16/2/19
 
 
Vítor Rainho 08/02/2019
Vítor Rainho

vitor.rainho@newsplex.pt

Entre marido e mulher, meta a colher

O flagelo da violência doméstica não se resolverá de um dia para o outro e basta ver o que pensa do fenómeno o juiz Neto de Moura, que ilibou um agressor porque a mulher era adúltera. É, pois, uma questão cultural que terá de começar a ser combatida nas escolas primárias e com grandes campanhas publicitárias.

Mas enquanto as mentalidades não se alteram, é necessário perceber o que não funciona corretamente a partir do momento em que as mulheres apresentam queixa sucessivamente e a GNR e a PSP remetem os casos para o Ministério Público.

Haverá pessoas suficientes para tratar deste problema? Serão as pessoas destacadas no Ministério Público as certas, terão a mentalidade desejada?

Em 35 dias, nove mulheres foram assassinadas por familiares ou namorados e isso não pode passar sem uma grande discussão a nível nacional.

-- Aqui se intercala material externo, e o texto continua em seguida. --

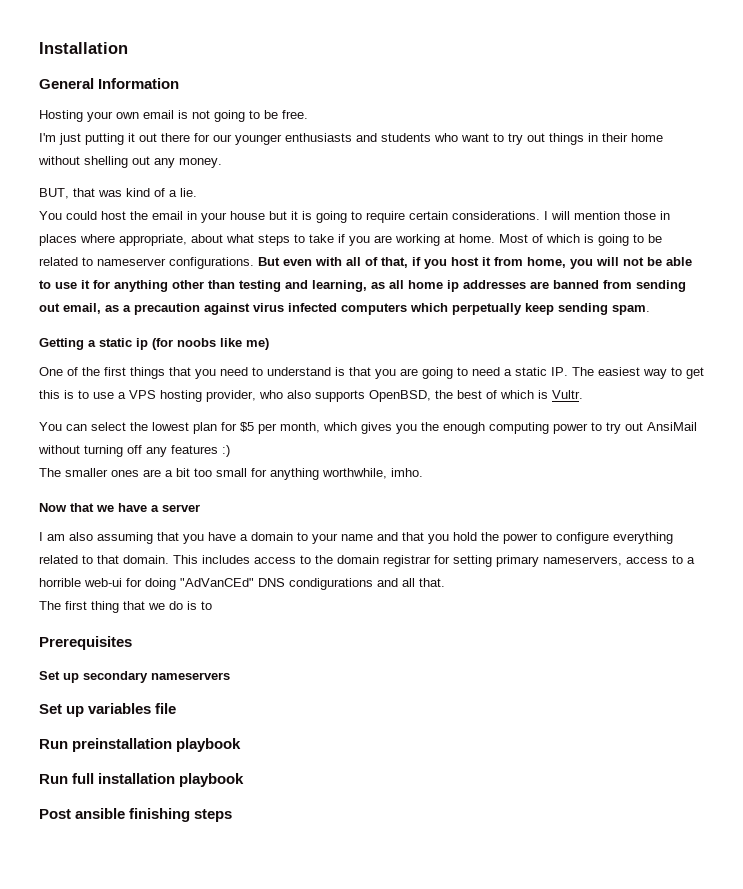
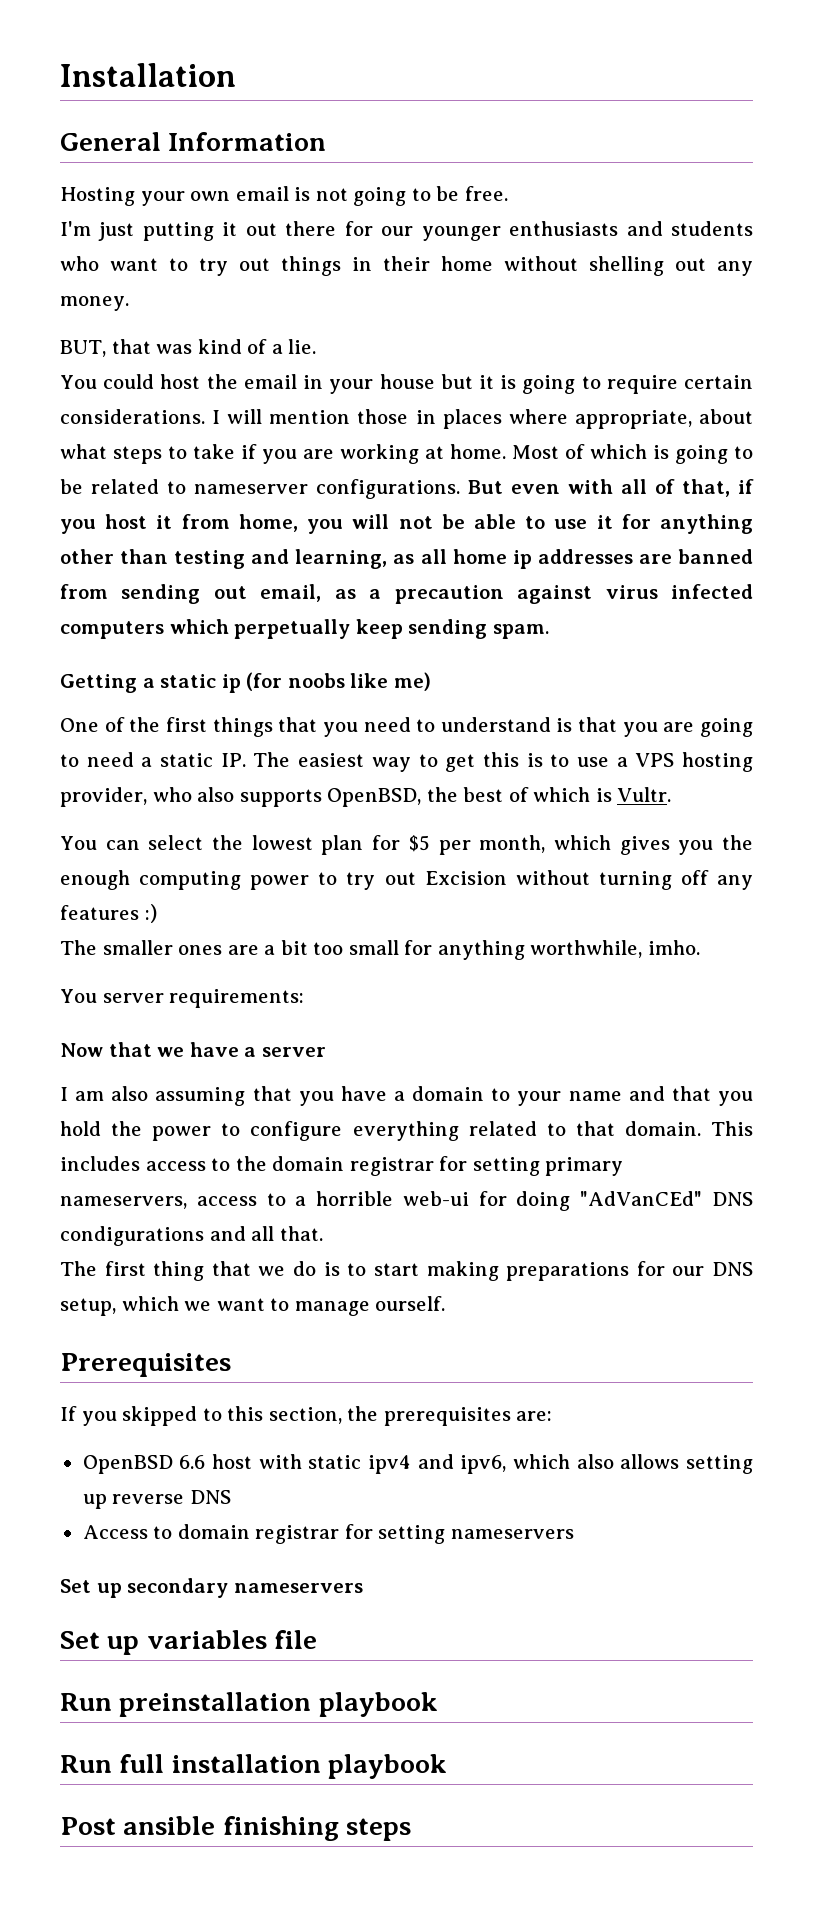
[647,422,697,431] AnsiMail -> [424,871,507,885] Excision
(423, 472) none -> [60,989,305,1008] // You server requirements:
[39,636,132,650] // Prerequisites -> [373,1261,754,1281] [60,1296,446,1316] [60,1353,231,1377] [60,1406,553,1426] [82,1454,753,1474] [82,1490,231,1509] [82,1524,574,1544] start making preparations for our DNS setup, which we want to manage ourself. // Prerequisites // If you skipped to this section, the prerequisites are: // OpenBSD 6.6 host with static ipv4 and ipv6, which also allows setting up reverse DNS // Access to domain registrar for setting nameservers

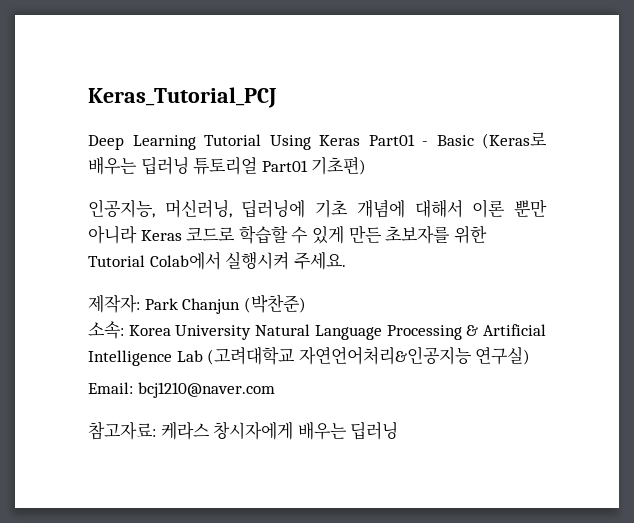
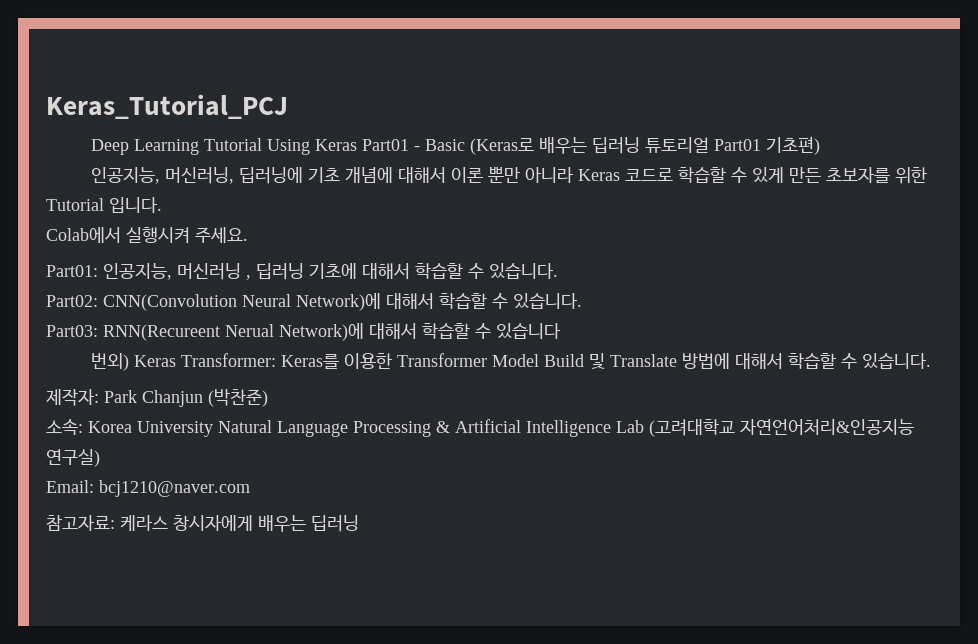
(145, 261) none -> [109,197,162,213] 입니다. //
(346, 261) none -> [46,263,558,280] [46,293,582,311] [46,323,561,341] [90,353,931,371] // Part01: 인공지능, 머신러닝 , 딥러닝 기초에 대해서 학습할 수 있습니다. // Part02: CNN(Convolution Neural Network)에 대해서 학습할 수 있습니다. // Part03: RNN(Recureent Nerual Network)에 대해서 학습할 수 있습니다 // 번외) Keras Transformer: Keras를 이용한 Transformer Model Build 및 Translate 방법에 대해서 학습할 수 있습니다.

Na entrevista ao pediatra Mário Cordeiro, este fala da quantidade de raparigas, entre os 14 e os 16 anos, que acham normal serem agredidas pelos namorados, que estes possam vasculhar os seus telemóveis e controlar-lhes os passos. Quando assim é torna-se fácil perceber que é preciso um grande investimento na mudança de mentalidades. As novelas, os filmes e as séries portuguesas devem retratar estes casos para que todos percebam que ninguém pertence a ninguém e que a violência é uma coisa abominável.

Já no que diz respeito às autoridades, a Procuradoria-Geral da República devia formar juízes com uma sensibilidade do séc. xxi e garantir que os retrógrados do tempo do “entre marido e mulher, ninguém meta a colher” sejam afastados dos processos de violência doméstica. Se as queixas são consistentes é preciso arranjar formas de afastar os prováveis agressores das vítimas, nem que para isso se cometam algumas injustiças. Também a população em geral tem de estar mais desperta para o que se passa à sua volta e denunciar atos de agressões a mulheres temerosas de apresentarem queixa.